The effect on the CNS of the different dose of methanol extract of C. arborea was produced a significant increase in the hypnotic effect induced by the phenobabitone, in a dose dependent manner, thus suggesting a profile sedative activity. It should be emphasized that the method employed for this assay is considered as a very sensitive way and denote agent with depressor activity on the CNS. The sedative effect recorded here may be related to an interaction with benzodiazepines and related compounds that bind to receptors in the CNS and have already been identified in certain plant extracts.
A myorelaxant effect was observed only with the higher dose of methanol extract of C. arborea which resulted in an increase in the number of falls and a decrease in the time on the bar as detected by the rotarod test. The intensity of reduction in exploratory behaviors in the treated animal groups which reflects the same line of action like the standard reference drug benzodiazipine, which acts as a anxiolytics (at low doses), anticonvulsants, and also produce sedation and a myorelaxant effect at higher doses (Onaivi et al., 1992). The reduction in exploratory behavior in animals treated with methanol extract of C. arborea is similar with the action of other CNS depressant agents. A significant lack in motor coordination and muscle relaxant activity was also noted in animals treated with the extract.
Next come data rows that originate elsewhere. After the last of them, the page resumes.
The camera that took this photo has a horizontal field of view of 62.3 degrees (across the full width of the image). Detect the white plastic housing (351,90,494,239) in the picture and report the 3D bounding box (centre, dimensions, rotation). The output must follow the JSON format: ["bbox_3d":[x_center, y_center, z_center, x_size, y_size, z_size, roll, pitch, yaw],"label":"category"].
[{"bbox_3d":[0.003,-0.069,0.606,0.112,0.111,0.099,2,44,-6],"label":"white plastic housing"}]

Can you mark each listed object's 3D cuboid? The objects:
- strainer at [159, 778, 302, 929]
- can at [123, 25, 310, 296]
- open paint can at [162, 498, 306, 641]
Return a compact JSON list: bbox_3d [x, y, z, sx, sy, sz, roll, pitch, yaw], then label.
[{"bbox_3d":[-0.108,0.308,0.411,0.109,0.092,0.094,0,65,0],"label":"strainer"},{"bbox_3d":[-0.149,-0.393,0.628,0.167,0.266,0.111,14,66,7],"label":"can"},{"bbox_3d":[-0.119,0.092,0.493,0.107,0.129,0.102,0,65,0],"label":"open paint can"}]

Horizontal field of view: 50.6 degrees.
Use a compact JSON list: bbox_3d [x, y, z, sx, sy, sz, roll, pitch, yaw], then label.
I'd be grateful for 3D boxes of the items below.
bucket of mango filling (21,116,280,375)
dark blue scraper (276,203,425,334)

It has been reported that C. arborea contains triterpenoids, flavonoids, coumarin saponins and tannins. A number of scientific reports indicated that triterpenoids produced CNS depressant action (Chattopadhyay et al., 2003). Therefore, the presence of triterpenoids in methanol extract of C. arborea may be responsible for the CNS activity. Since the pharmacological profiles of the present investigation of the methanol extract of C. arborea was similar to that of bezodiazipine it is also possible that they might interact with benzodiazepine receptor located adjacent to the GABA receptor.
The use of methanol extract of C. arborea in folkloric medicine may be due to its CNS action and relief of pain validated by these findings.
The study was approved by the Ethical Committee of the J. K. K. Nataraja College of Pharmacy. All animal experiments were carried out according to the law of Animal Experiments Guidelines approved by National Institute of Health (NIH).
The author also gratefully acknowledge the Mrs. N. Sendamaraai, Secretary and Correspondent, J. K. K. Nataraja Educational Institution Komarapalayam, Tamilnadu, India, for provided the abound facilities.